The British credit card issuers are afraid that people will get into debt if they buy cryptocurrencies and the prices will continue to fall. The Lloyds Banking Group will issue a statement to its nine million credit card users today. According to reports, the bank will block all attempts to buy cryptocurrencies using credit cards. However, debit cards are still accepted. In an email, a company spokesperson said: “We do not accept purchases of cryptocurrencies made with credit cards at Lloyds Bank, Bank of Scotland, Halifax and MBNA”.

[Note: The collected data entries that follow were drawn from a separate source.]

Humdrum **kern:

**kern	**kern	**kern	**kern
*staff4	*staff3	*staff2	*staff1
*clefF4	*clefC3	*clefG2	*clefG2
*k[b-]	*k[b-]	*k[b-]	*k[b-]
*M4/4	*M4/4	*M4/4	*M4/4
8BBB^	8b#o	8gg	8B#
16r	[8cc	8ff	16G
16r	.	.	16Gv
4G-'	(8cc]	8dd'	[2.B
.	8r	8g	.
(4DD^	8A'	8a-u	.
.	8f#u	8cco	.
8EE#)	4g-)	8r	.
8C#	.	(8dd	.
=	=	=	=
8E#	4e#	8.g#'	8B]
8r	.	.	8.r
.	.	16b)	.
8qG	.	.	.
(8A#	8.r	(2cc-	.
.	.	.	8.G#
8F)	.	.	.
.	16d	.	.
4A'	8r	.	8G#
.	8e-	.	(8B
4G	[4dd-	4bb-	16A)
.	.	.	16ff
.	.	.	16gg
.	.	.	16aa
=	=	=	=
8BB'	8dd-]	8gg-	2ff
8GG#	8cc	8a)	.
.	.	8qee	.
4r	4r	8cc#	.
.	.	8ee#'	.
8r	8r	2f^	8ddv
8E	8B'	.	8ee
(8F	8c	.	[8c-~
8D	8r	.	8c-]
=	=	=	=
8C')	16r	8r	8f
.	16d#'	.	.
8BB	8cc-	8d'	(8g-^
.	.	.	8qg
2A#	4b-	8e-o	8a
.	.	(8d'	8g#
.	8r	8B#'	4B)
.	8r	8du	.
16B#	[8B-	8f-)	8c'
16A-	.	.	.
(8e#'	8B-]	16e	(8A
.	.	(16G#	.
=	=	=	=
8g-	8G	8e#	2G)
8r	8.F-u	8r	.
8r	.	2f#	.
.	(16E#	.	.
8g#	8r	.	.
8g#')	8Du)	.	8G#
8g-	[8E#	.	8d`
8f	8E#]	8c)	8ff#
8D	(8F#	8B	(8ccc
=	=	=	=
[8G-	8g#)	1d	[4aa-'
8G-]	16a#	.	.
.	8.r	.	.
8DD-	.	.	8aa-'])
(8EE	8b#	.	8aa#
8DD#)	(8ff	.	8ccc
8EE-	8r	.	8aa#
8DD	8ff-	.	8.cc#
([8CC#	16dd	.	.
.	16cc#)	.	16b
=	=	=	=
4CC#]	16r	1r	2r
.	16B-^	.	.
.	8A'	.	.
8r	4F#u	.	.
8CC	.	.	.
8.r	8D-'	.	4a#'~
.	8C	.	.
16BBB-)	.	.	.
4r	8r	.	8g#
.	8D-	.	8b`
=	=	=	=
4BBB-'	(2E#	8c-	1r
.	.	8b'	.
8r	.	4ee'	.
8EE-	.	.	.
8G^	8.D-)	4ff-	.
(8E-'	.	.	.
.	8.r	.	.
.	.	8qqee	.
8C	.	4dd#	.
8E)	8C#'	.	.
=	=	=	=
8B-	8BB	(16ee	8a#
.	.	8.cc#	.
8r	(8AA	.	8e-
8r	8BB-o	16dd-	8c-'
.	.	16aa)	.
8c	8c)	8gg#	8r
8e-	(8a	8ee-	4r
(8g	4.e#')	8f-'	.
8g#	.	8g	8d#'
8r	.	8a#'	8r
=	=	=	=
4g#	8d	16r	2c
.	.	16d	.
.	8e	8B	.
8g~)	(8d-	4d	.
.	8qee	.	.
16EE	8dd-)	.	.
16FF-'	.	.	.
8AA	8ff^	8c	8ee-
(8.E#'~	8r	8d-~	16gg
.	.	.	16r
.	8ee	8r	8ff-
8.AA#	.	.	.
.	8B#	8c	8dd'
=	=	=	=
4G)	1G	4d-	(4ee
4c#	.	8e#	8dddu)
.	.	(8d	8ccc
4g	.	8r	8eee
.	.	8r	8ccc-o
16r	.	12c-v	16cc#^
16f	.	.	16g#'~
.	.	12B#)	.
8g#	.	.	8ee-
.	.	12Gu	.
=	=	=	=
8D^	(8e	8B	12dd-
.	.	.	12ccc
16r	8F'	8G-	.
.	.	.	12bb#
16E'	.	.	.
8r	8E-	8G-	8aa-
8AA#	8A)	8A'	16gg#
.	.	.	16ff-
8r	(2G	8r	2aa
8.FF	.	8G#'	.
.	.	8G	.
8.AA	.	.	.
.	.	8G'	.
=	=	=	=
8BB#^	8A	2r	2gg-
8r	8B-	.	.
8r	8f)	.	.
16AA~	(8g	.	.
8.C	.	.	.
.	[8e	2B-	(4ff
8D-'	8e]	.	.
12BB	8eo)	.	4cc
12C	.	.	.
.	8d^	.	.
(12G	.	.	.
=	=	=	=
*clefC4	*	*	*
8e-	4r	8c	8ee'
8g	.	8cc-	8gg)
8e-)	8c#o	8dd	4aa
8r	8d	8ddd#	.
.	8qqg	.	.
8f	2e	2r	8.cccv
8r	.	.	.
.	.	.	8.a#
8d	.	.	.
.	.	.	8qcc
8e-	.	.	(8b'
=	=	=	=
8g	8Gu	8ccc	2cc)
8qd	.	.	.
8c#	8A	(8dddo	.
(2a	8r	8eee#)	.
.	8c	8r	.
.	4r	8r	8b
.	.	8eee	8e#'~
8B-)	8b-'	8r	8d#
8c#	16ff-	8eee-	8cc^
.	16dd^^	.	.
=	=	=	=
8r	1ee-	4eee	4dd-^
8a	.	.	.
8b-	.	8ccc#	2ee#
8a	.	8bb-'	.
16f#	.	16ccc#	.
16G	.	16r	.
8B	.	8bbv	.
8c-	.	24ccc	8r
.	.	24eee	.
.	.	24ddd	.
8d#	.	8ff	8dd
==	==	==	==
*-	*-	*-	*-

The banking giant is the first in the UK that limits its credit cards and the purchasing power of its customers. It could additionally exacerbate the drop in prices because it became a bit more difficult to buy cryptocurrencies. Some banks are already anti-crypto because decentralized money is against their business model. This movement follows a wave of government regulations around the world which want to prevent the use of digital currencies for criminal activity. In contrast to many misleading reports in the mainstream media, there was no ban on trade or trading in India or South Korea. Three large US banks take a similar stance on the last week’s announcements. JPMorgan Chase & Co., Bank of America Corp. and Citigroup Inc. stated that they would no longer allow the purchase of a crypt by means of a credit card. Using a credit card is riskier, and the banks try to mitigate it by forcing their clients to use their own money to buy virtual currencies. They are also concerned that customers will spend more than they can afford – which is much easier when they are not their money.

Let’s now take a look at the Bitcoin technical picture at the H4 time frame. The overall rally to the level of $19,550 might be considered completed, and the correction to the downside is the part of another, bigger cycle. Currently, the price has reached the territory of the previous wave (4) of the lower cycle, and the low of this wave is at the level of $5,520. This might be the level for a bounce higher.